Auteur : Federico Luis, né en 1990, est un réalisateur argentin, né en 1990. Après des études en Sciences de la Communication à l’Université de Buenos Aires, son court métrage, La Siesta, est présenté au Festival de Cannes en 2019 dans la compétition courts métrages. Le film a obtenu de nombreux prix à l’international. Son court métrage At That Very Moment (2013) a obtenu le prix du meilleur court métrage au festival international du film documentaire d’Amsterdam. Simoń de la montaña est son premier long métrage. Il a été présenté à Cannes 2024 dans la sélection de la Semaine internationale de de critique où il a obtenu le Grand Prix.
Interprètes : Lorenzo Ferro (Simoń) ; Kiara Supini (Colo) ; Pehuén Pedie (Pehuén) ; Camilia Hirane (Lucy).
Résumé : Simón a 21 ans et vit en Argentine. Depuis peu, il fréquente une nouvelle bande d’amis inattendue. Auprès d’eux, pour la première fois, il a le sentiment d’être lui-même. Mais son entourage s’inquiète et ne le reconnaît plus. Et si Simón voulait devenir quelqu’un d’autre ?
Analyse : Cette fiche est un rattrapage. Je regrette de ne pas avoir pu commenter plus tôt ce beau film, qui mérite largement d’être vu alors que sa diffusion n’est pas à la hauteur de ce qu’on pouvait espérer. Il est toujours en salle mais il faut se dépêcher de le voir si on ne l’a déjà fait. D’autant que c’est le dernier film financé par l’institut national du cinéma argentin passé depuis à la tronçonneuse de Milei. Certes c’est un film déroutant car le réalisateur refuse d’expliquer les intentions de son héros. Qui est-il et jusqu’où et pourquoi simule-t-il la différence, c’est-à-dire le handicap cognitif ? d’ailleurs le dissimule-t-il vraiment ? En réalité Simoń est incapable de rentrer dans le schéma que l’on attend de lui. C’est auprès de ceux que l’on met à la marge, que l’on considère comme « différents », qu’il va trouver un endroit où il se sent bien, ou il est lui-même. En ce sens on peut parler d’un profond désir d’émancipation de Simoń. Désir de se fondre dans cette communauté que la société ne regarde pas d’un œil neutre ou ignore. Il faut noter une grande humanité de la part du réalisateur qui veut que l’on considère ces personnes comme on le fait pour des êtres normaux. Et il y réussit pleinement car on finit par oublier que ce sont des handicapés. On rit souvent avec eux. Ils nous deviennent familiers, on oublie complètement leur situation.

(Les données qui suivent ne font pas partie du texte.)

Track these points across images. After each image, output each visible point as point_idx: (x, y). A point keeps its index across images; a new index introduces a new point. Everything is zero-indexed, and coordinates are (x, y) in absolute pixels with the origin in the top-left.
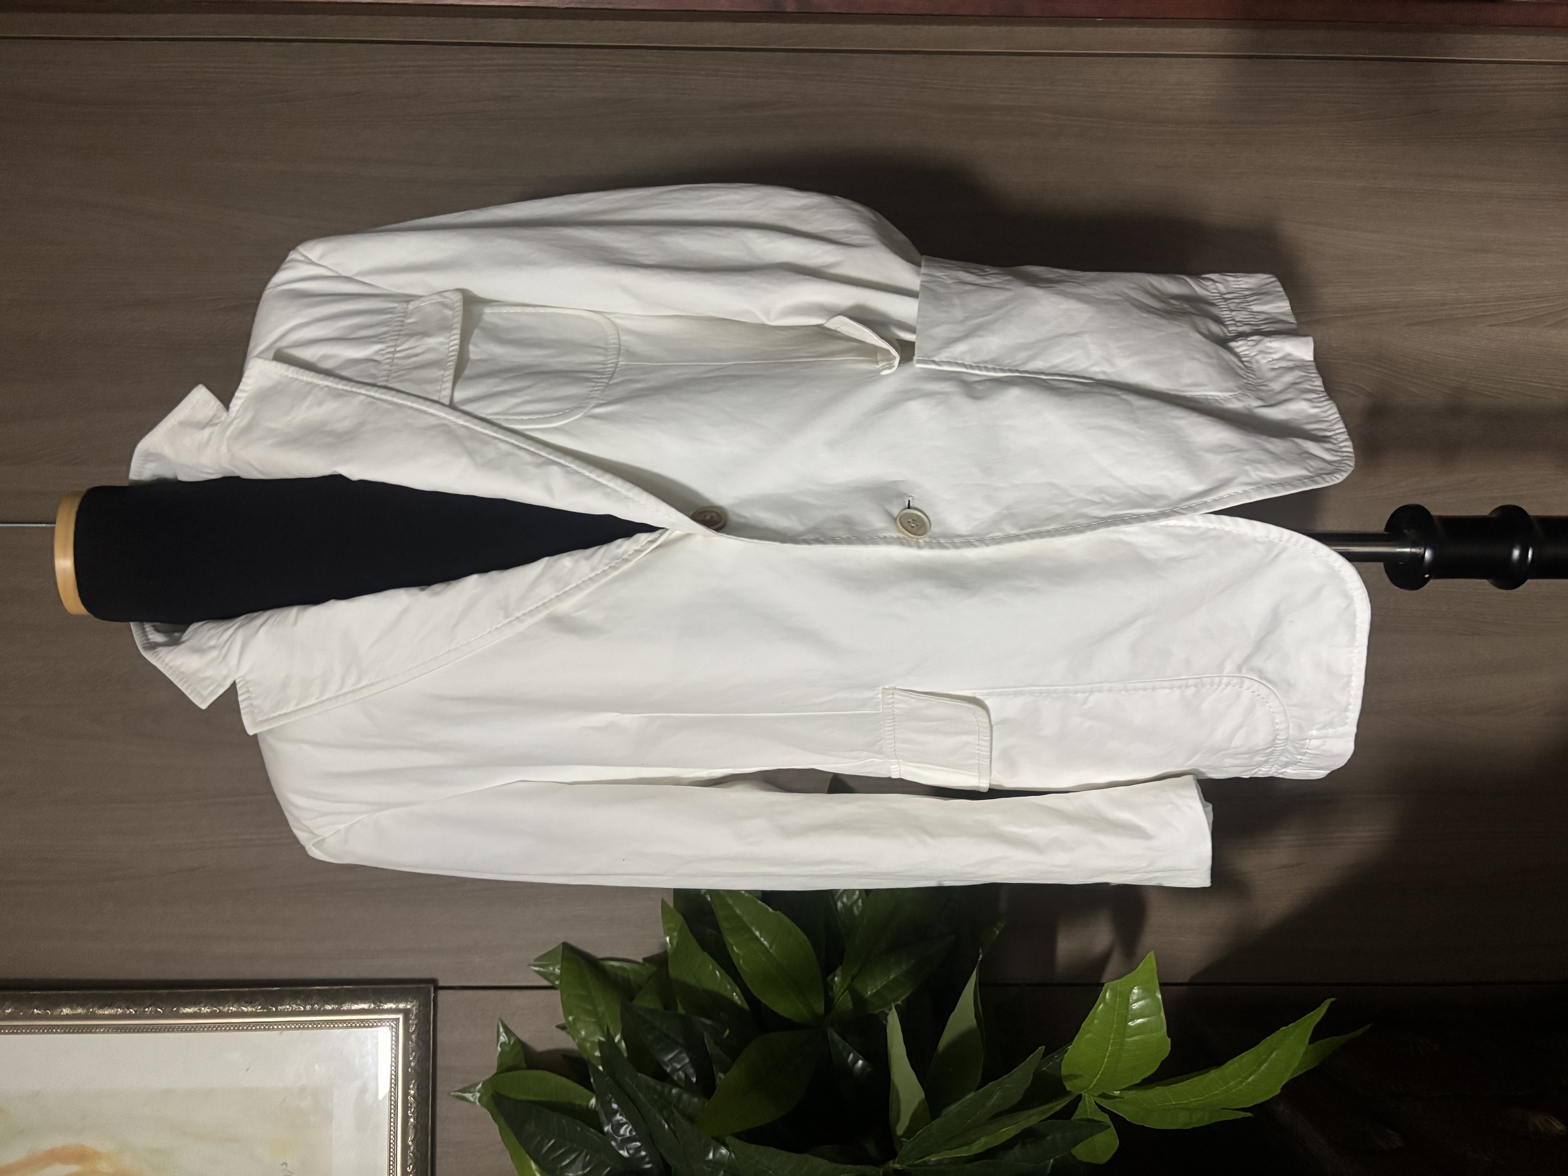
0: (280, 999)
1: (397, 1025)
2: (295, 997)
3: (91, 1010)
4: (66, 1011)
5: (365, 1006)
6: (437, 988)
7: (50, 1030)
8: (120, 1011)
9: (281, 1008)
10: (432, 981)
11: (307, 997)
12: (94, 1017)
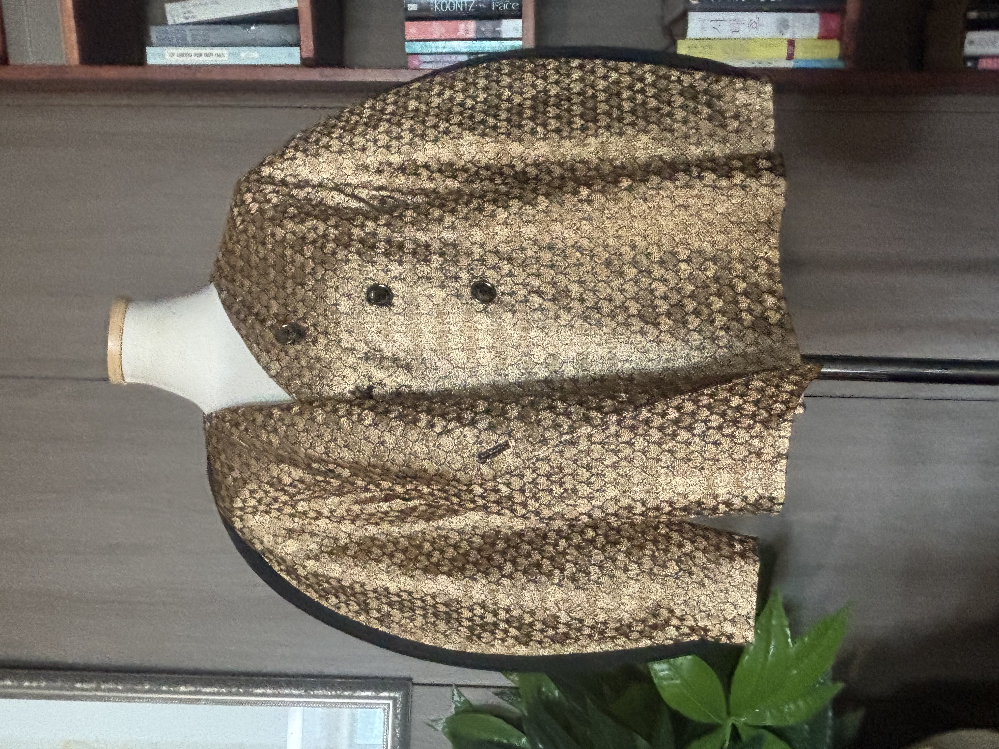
0: (314, 687)
1: (389, 707)
2: (324, 686)
3: (198, 689)
4: (182, 689)
5: (369, 693)
6: (414, 684)
7: (171, 700)
8: (216, 690)
9: (316, 692)
10: (410, 679)
11: (332, 687)
12: (200, 693)
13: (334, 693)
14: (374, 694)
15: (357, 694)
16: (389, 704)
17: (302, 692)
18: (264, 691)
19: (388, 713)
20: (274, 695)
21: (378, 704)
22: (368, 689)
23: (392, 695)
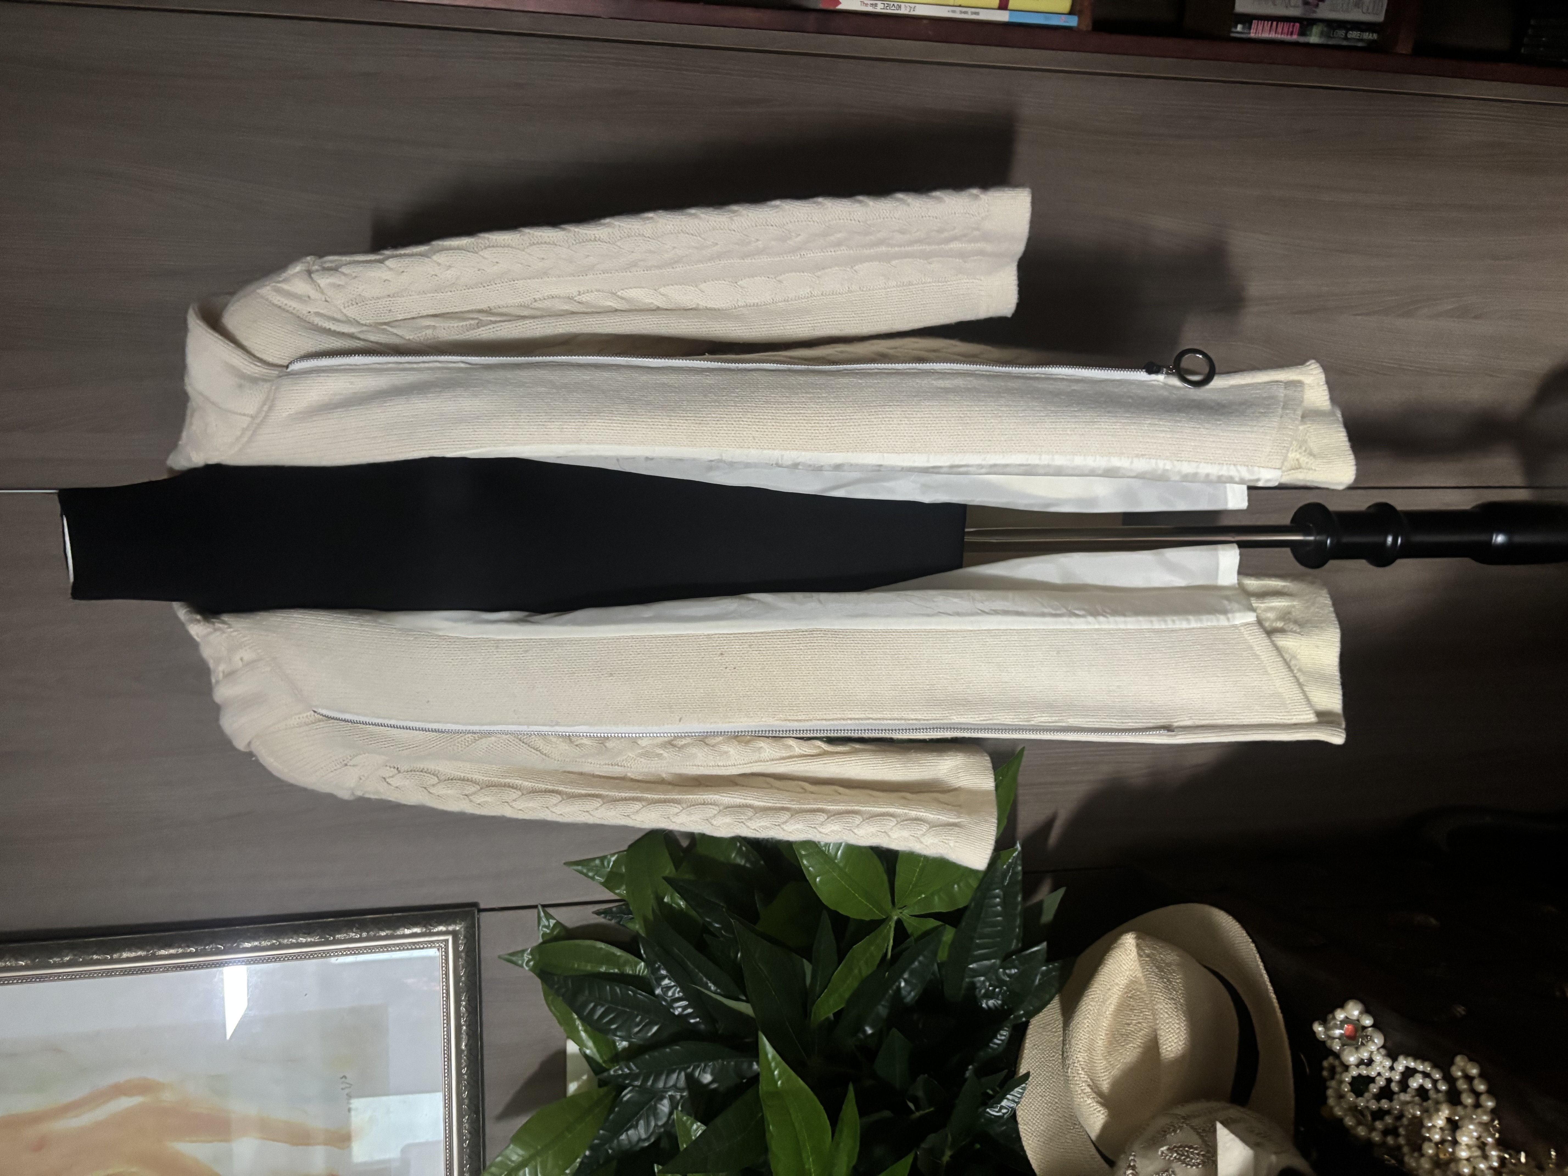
0: (335, 928)
1: (446, 945)
2: (349, 926)
3: (151, 952)
4: (126, 954)
5: (417, 930)
6: (480, 911)
7: (109, 974)
8: (180, 951)
9: (338, 936)
10: (475, 905)
11: (362, 926)
12: (154, 958)
13: (364, 935)
14: (424, 930)
15: (399, 933)
16: (447, 941)
17: (316, 939)
18: (256, 943)
19: (447, 953)
20: (272, 948)
21: (432, 942)
22: (415, 924)
23: (451, 928)
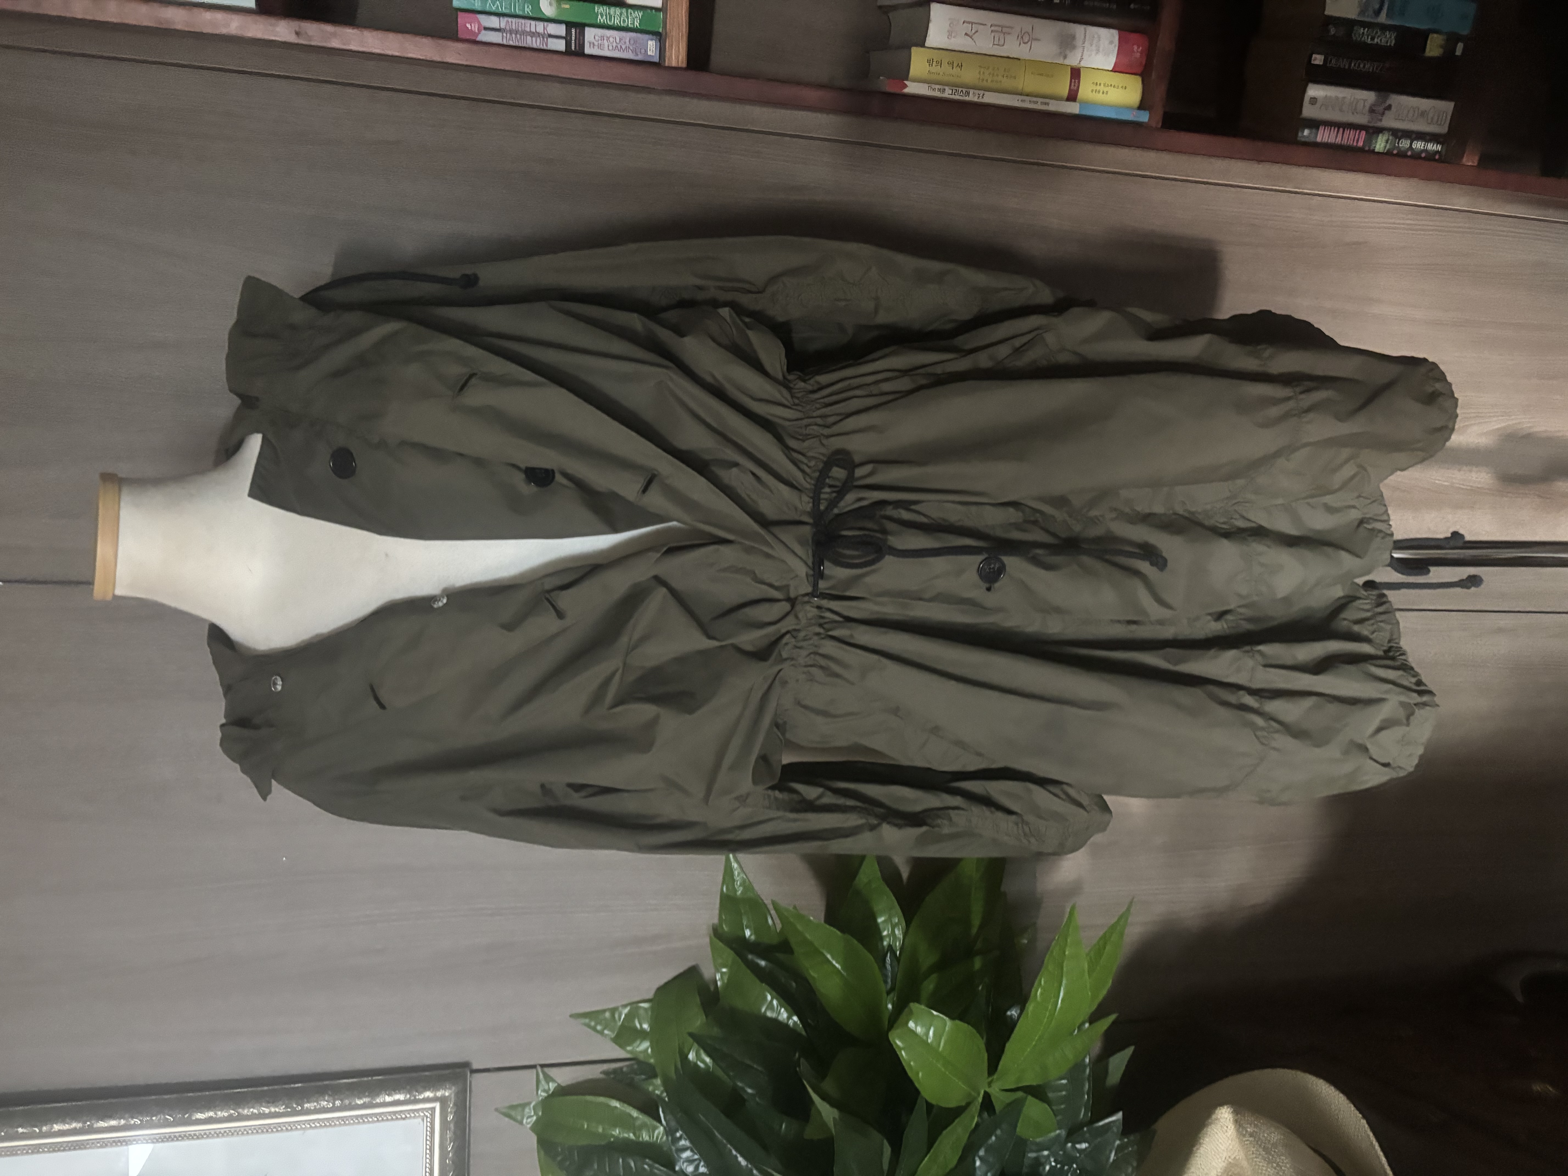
0: (304, 1096)
1: (434, 1114)
2: (320, 1093)
3: (88, 1123)
5: (400, 1096)
6: (473, 1072)
8: (122, 1122)
10: (467, 1065)
11: (336, 1092)
13: (338, 1103)
14: (408, 1096)
15: (379, 1100)
16: (433, 1109)
17: (282, 1108)
18: (211, 1114)
19: (433, 1123)
20: (230, 1119)
21: (415, 1111)
22: (398, 1089)
23: (439, 1094)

Simoń feint également la surdité. Là encore on pourrait se poser la question, pourquoi ? En fait il souffre de la surdité de son entourage, c’est-à-dire de son incapacité à comprendre ses aspirations, celles d’un autre monde ; également de la surdité de la société vis-à-vis d’être différents.
Le réalisateur ne s’attarde pas beaucoup sur les paysages, même si les prises de vue sont magnifiques, à part dans une première scène époustouflante où la petite troupe est en randonnée dans la montagne, prise par une tempête de vent cataclysmique. Il pratique surtout les gros plans, ne lâchant pas le visage de Simoń. Il faut souligner la très belle interprétation de l’acteur Lorenzo Ferro dans ce rôle. Un scénario original avec un ton décalé, drôle et tendre. Un film audacieux car il pose les questions qui gênent, sur le désir, la norme, sur la différence, que la société, par commodité, par lâcheté, préfère ignorer. Ce film est une belle surprise, intéressant et indispensable, à voir.